[START OF Excerpt provided]

Thanks for those timings, MichaelW. It again shows a clear and fascinating discrepancy between P3 and P4, in that the code from PDixon is consistently and significantly faster than mine on P3. The severe increase in latency of the MUL operation from 4 clocks to 14 clocks (according to Agner's info) is the most likely suspect.

This is clearly a routine that is well-optimised for P4 only, and PDixon's code for converting DWORDs is much better suited for anyone knowingly targetting P3. However, as a general case that can manage QWORDs if necessary, and where the possibility/likelihood is that the end user will have a P4, this does seem to be the winning approach. Anyone sufficiently concerned about processor-specific code will no doubt have already got some sort of switch-test set up that could take advantage of this.

It's just a shame that the code cannot easily be contracted into master loops because of the changing "magic numbers". There is one more register to play with...  ::)

Ian_B

Here's a final version of the routine, with entry points for signed and unsigned QWORDs and signed DWORDs. This is a "package" which uses the same core code for all the conversions. It can be improved slightly if your code module uses OPTION NOSCOPED, as this will allow a jump to a label inside a procedure from another procedure (normally internal labels are not visible from outside the procedure) which means the work routine can be neatly merged into the QWtoASCII one with just a jump label to define it. However this is not suitable for most people's code as OPTION SCOPED is somewhat safer while allowing limited label reuse.

There are some more optimisations to this version, I managed to get another 10% or so improvement in speed generally on my P4. The change to the ADD/ADC at the very top of the SQWtoASCII code made the most difference for me, almost halving the clocks taken to produce the single-digit output.

This hasn't been a Laboratory project that's drawn much attention, which in a way is surprising as a QWORD/DWORD to ASCII routine has to be the single conversion most people are likely to need, where they have any code which outputs the values of numbers on-screen to the user or to file, whether it's file sizes (my concern), loop counts, counts of errors found, line-numbers, or any manner of numerical output. That's why I've felt it was worth pursuing a fastest possible version, however unwieldy, as in profiling terms this is likely to be an important interface component for many.

IanB


[attachment deleted by admin]

dioxin

Ian,
<<Here's a final version of the routine>>

How many times do we hear that only for it to be followed a day or two later with an update!

[END OF Excerpt provided]
[START OF Stored rows]

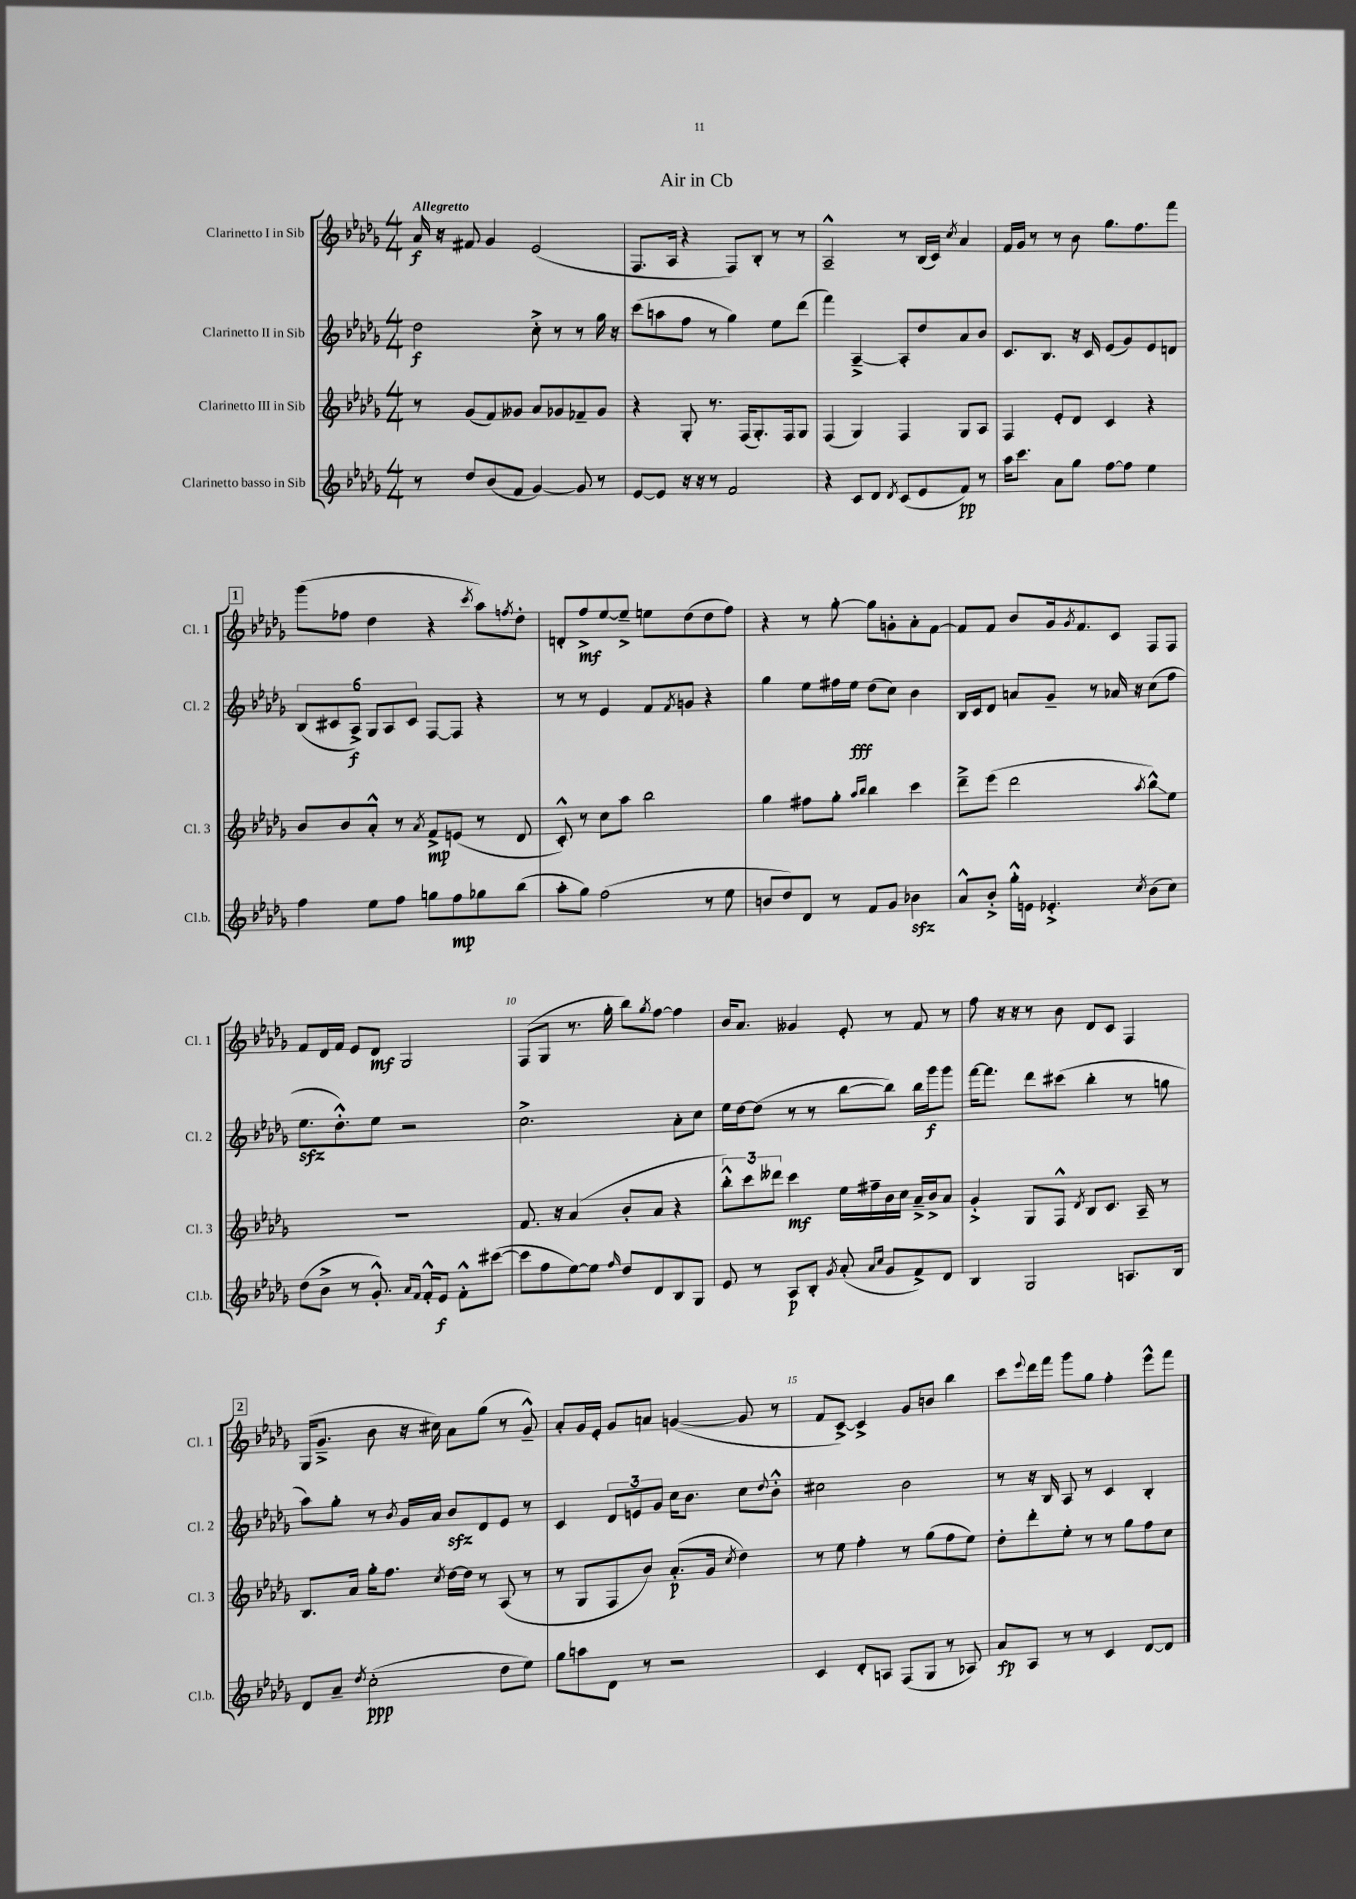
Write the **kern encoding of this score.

**kern	**kern	**kern	**kern
*staff4	*staff3	*staff2	*staff1
*clefG2	*clefG2	*clefG2	*clefG2
*k[b-e-a-d-g-]	*k[b-e-a-d-g-]	*k[b-e-a-d-g-]	*k[b-e-a-d-g-]
*M4/4	*M4/4	*M4/4	*M4/4
8r	8r	2dd-	16a-
.	.	.	16r
8dd-	(8g-	.	8f#
(8b-	8f)	.	4g-
8f	8g--	.	.
[4g-)	8a-	8cc'^	(2e-
.	8g-	8r	.
8g-]	8f-~	8r	.
8r	8g-	16gg-	.
.	.	16r	.
=	=	=	=
[8e-	4r	(8ccc	8.F
8e-]	.	8aa	.
.	.	.	16A-
16r	8G-'	8ff	4r
16r	.	.	.
8r	8.r	8r	.
2f	.	4gg-)	8F)
.	(16F	.	.
.	8.G-')	.	8B-'
.	.	8ee-	8r
.	16F	.	.
.	8G-	(8ddd-	8r
=	=	=	=
4r	(4F	4fff)	2A-~^^
8c	4G-)	[4A-~^	.
8d-	.	.	.
8qd-	.	.	.
(8c	4F	8A-']	8r
8e-	.	8dd-	(16B-
.	.	.	16c)
.	.	.	8qcc
8f)	8G-	8a-	4a-
8r	8A-	8b-	.
=	=	=	=
16aa-	4F	8.c	16f
8.ccc	.	.	16g-
.	.	.	8r
.	.	8.B-	.
8a-	8e-'	.	8r
8gg-	8d-	16r	8b-
.	.	16c	.
[8ff	4c	(8e-	8.gg-
8ff]	.	8g-)	.
.	.	.	8.ff
4ee-	4r	8e-	.
.	.	8d	8fff
=	=	=	=
4ff	8b-	(12B-	(8ggg-
.	.	12c#	.
.	8b-	.	8ff-
.	.	12A-^)	.
8ee-	8a-'^^	12G-	4dd-
.	.	12A-	.
8ff	8r	.	.
.	.	12c#	.
.	8qa-	.	.
8gg	8f^	[8F	4r
8ff	(8e	8F]	.
.	.	.	8qccc
8gg-	8r	4r	8aa-)
.	.	.	8qff
(8bb-	8d-	.	8dd-'
=	=	=	=
8aa-'	8c'^^)	8r	8d'
8gg-)	8r	8r	8ff^
(2ff	8cc	4e-	[8ee-
.	8aa-	.	8ee-~^]
.	2bb-	8f	8ee
.	.	8qf	.
.	.	8g	(8dd-
8r	.	4r	8dd-
8ee-	.	.	8ff)
=	=	=	=
8b	4gg-	4gg-	4r
8dd-)	.	.	.
8d-	8ff#	8ee-	8r
8r	8gg-'	16ff#	[8gg-'
.	.	16ee-	.
.	16qqaa-	.	.
.	16qqbb-	.	.
8f	4bb-	(8dd-	8gg-]
8g-	.	8cc)	8g'
4b-	4ccc	4b-	8a-'
.	.	.	[8f
=	=	=	=
8a-^^	8ddd-~^	16B-	8f]
.	.	16c	.
8b-'^	(8eee-	8d-	8f
16gg-'^^	2ddd-	8a	8b-
16e	.	.	.
4.e-'^	.	8g-~	16g-
.	.	.	8qg-
.	.	.	8.f
.	.	8r	.
.	.	16a-	8c
.	.	16r	.
8qcc	8qaa-	.	.
(8b-	8bb-^^)	(8cc	8F
8cc)	8ee-	8ff	8F
=	=	=	=
(8dd-	1r	8.ee-	8f
8b-^	.	.	16d-
.	.	8.dd-'^^)	16f
8r	.	.	8e-
8.g-'^^)	.	8ee-	8d-
.	.	2r	2G-
16qqa-	.	.	.
16qqf	.	.	.
16f'^^	.	.	.
8e-	.	.	.
8f'^^	.	.	.
([8ccc#	.	.	.
=	=	=	=
8ccc#]	8.f	2.cc^	(8F
8ff	.	.	8G-
.	16r	.	.
[8ee-)	(4a-	.	8.r
8ee-]	.	.	.
.	.	.	16gg-'
16qqff	.	.	.
8dd-	8b-'	.	8bb-)
.	.	.	8qgg-
8d-	8a-	.	[8ff
8B-	4r	8a-'	4ff]
8G-	.	8cc	.
=	=	=	=
8e-	12bb-'^^)	16ee-	16b-
.	.	[16dd-	8.a-
.	12ccc	.	.
8r	.	(8dd-]	.
.	12ddd--	.	.
8A-	4ccc	8r	4g--
8B-'	.	8r	.
8qg-	.	.	.
(8a-'	16ee-	[8bb-	8e-'
.	16ff#~	.	.
16qqa-	.	.	.
16qqcc	.	.	.
8g-	16b-	8bb-])	8r
.	16cc	.	.
8f^)	16a-~^	16bb-	8f
.	16b-^	16ggg-	.
8d-	8a-	8ggg-	8r
=	=	=	=
4B-	4g-'^	[16fff	8ff
.	.	8.fff]	.
.	.	.	16r
.	.	.	16r
2G-	8G-	8ddd-	8r
.	8F^^	(8ccc#	8b-
.	8qd-	.	.
.	8B-	4bb-'	8d-
.	8.c	.	8c
8.A	.	8r	4F
.	16A-~	.	.
.	8r	8gg	.
16B-	.	.	.
=	=	=	=
8d-	8.B-	8aa-)	(16G-
.	.	.	8.g-~^
8a-~	.	8gg-'	.
.	16a-	.	.
8qdd-	.	.	.
(2cc'	16gg-'	8r	8b-
.	8.ff	.	.
.	.	8qb-	.
.	.	16g-	16r
.	.	16a-	16cc#)
.	8qcc	.	.
.	[16dd-	8b-	8a-
.	16dd-]	.	.
.	8r	8d-	(8gg-
8dd-	(8A-	8e-	8r
8ee-)	8r	8r	8g-~^^)
=	=	=	=
8gg-	8r	4c	8a-'
8aa	8G-	.	16g-
.	.	.	16e-'
8d-	8F	12d-	8g-
.	.	12e	.
8r	8b-)	.	8a
.	.	12g-	.
2r	(8.a-'	16cc	([4g
.	.	8.b-	.
.	16g-	.	.
.	8qcc	.	.
.	4dd-)	8cc	8g]
.	.	8qqdd-	.
.	.	8b-'^^	8r
=	=	=	=
4c	8r	2cc#	8f
.	8ee-	.	[8c^)
8d-'	4ff'	.	4c^]
8A	.	.	.
(8F	8r	2b-	8g-
8G-	(8gg-	.	8b
8r	8ff	.	4bb-
8A-)	8ee-)	.	.
=	=	=	=
8a-	8dd-'	8r	8ccc
.	.	.	8qqeee-
8A-	8ddd-'	16r	16ddd-
.	.	16B-	16fff
8r	8ee-'	8A-	8ggg-
8r	8r	8r	8gg-
4c	8r	4c	4ff'
.	8gg-	.	.
[8d-	8ff	4B-'	8eee-^^
8d-]	8cc	.	8fff
==	==	==	==
*-	*-	*-	*-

[END OF Stored rows]

*What you will do:*
- A) Summarize the forum excerpt on QWORD/DWORD-to-ASCII conversion in three sentences.
- B) Return every line of the rows that contains the string "kern", treating case as significant.
The text and the rows come from two unrelated sources.

*Answers per task:*
- A) Ian_B observes that PDixon's code runs significantly faster than his own on a P3, most likely because MUL latency rises from 4 to 14 clocks. He says his routine is optimized for the P4 but is still the better general approach for QWORDs. He then posts a final version with entry points for signed and unsigned QWORDs and signed DWORDs, reports about a 10% speed gain on his P4, and argues that such a conversion is one most people need, while dioxin jokes that a "final version" is usually followed by an update within a day or two.

- B)
Write the **kern encoding of this score.
**kern	**kern	**kern	**kern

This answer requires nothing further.